The quote is from still another in the outstanding series of stories from ProPublica and NBC News. This one focuses on racial bias in the big city where that problem may be worst – Phoenix, Arizona. And the version on NBC Nightly News is worth checking out just to hear the head of Arizona’s family police agency say this:
That is, of course, like saying if you have cancer and chemo didn’t work, you don’t really have cancer.
● I’ve linked previously to stories from NBC10 Boston describing what the Massachusetts family police did to the children of a family in Waltham – and why, harrowing though it was, this family knows so many others have it even worse. Now there’s been a very good in-depth newspaper account – but not from the Boston Globe (which, if you know the Boston Globe isn’t surprising. It’s from The Washington Post. There’s a link to the Post story in this NCCPR Blog post, which zeroes in on some disturbing comments by a Harvard professor.
● As is so often the case, the professor’s comments minimize the harm of one of the worst “adverse childhood experiences” a child can endure – being torn from everyone s/he knows and loves and thrown into foster care. But in California, that adverse childhood experience may be more likely – thanks to a science-be-damned, ethically-questionable experiment on overwhelmingly poor, nonwhite Californians. It involves, yes, a questionnaire about adverse childhood experiences. I have a column about it in CalMatters.
There’s still more about the harm of the so-called Adoption and Safe Families Act.
● In The Imprint, Kathleen Creamer, managing attorney of the Family Advocacy Unit at Community Legal Services of Philadelphia writes:
My clients are the children of ASFA. It has decimated their lives. So very many of my clients are the products of a system that devalued their connections and took them away, forever, not only from their parents, but from their brothers and sisters. From their grandparents. From their aunts and uncles. From their neighborhood, their community, their culture. I have seen the trauma of this approach ripple across generations as the system that ripped children from their natural family supports seeks to take away their own children as they move into adulthood.
● New York City’s family defenders write in the New York Daily News that “Our collective experience of representing nearly 40,000 New York City parents over the past 15 years makes clear that ASFA must be repealed.”
● And in Family Court Review, Prof. Shanta Trivedi, director of the Sayra and Neil Meyerhoff Center for Families, Children and the Courts at the University of Baltimore explains why "The Adoption and Safe Families Act is Not Worth Saving: The Case for Repeal."
You can read all the recent commentaries on the harm of ASFA here.
● Professor Trivedi’s article is included in a summary of recent scholarship on the harm of family policing published by The Regulatory Review.
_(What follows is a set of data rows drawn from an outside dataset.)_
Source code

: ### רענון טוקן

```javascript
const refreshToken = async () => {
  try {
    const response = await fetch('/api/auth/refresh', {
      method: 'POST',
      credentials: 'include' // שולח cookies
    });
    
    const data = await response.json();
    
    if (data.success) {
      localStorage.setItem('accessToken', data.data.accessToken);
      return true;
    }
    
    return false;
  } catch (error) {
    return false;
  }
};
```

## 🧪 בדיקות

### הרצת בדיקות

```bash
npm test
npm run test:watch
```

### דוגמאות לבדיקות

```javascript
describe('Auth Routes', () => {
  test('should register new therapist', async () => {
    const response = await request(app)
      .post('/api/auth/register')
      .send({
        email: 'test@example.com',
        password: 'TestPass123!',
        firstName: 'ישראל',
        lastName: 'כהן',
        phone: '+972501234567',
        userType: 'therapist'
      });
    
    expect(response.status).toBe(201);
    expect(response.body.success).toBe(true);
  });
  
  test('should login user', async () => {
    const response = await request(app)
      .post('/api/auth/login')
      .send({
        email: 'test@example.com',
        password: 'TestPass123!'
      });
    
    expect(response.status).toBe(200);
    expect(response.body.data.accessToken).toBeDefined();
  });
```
Also included are links to scholarship from Dorothy Roberts, Josh Gupta-Kagan, Sarah Lorr, Alan Detlaff, Vivek Sankaran, Christopher Church and Ann Laquer Estin.
● Remember that report commissioned by New York City’s family policing agency which found that some of the agency’s own workers said it has a huge problem with racism? You know, the report the agency tried to suppress? In back-to-back interviews on public radio’s Here and Now, the head of the agency gives his spin – and then Joyce McMillan of JMAC for Families tells the real story to anchor Deepa Fernandes, who, by the way, has done some excellent reporting of her own on this topic.
● To what should, by now, be the surprise of no one, Health Day News reports that still another study finds that when poor people have less money, their children are more likely to wind up in foster care.
● Lenore Skenazy writes in Reason about a case illustrating why Virginia is another state that needs a right-to-childhood law. (And until then, Virginia parents, never ever let your child knock on the door of a child protective services caseworker.)
● I’ve previously written about an absurd “task force” overseen by Colorado’s “Child Protection Ombudsman” that’s going to spend two years and nearly $100,000 to determine why children run from “residential treatment.” Yes, seriously. The Ombudsman’s office also is overseeing another task force. This one is about mandatory reporting. If this story from 9News Denver is any indication, this one is more promising.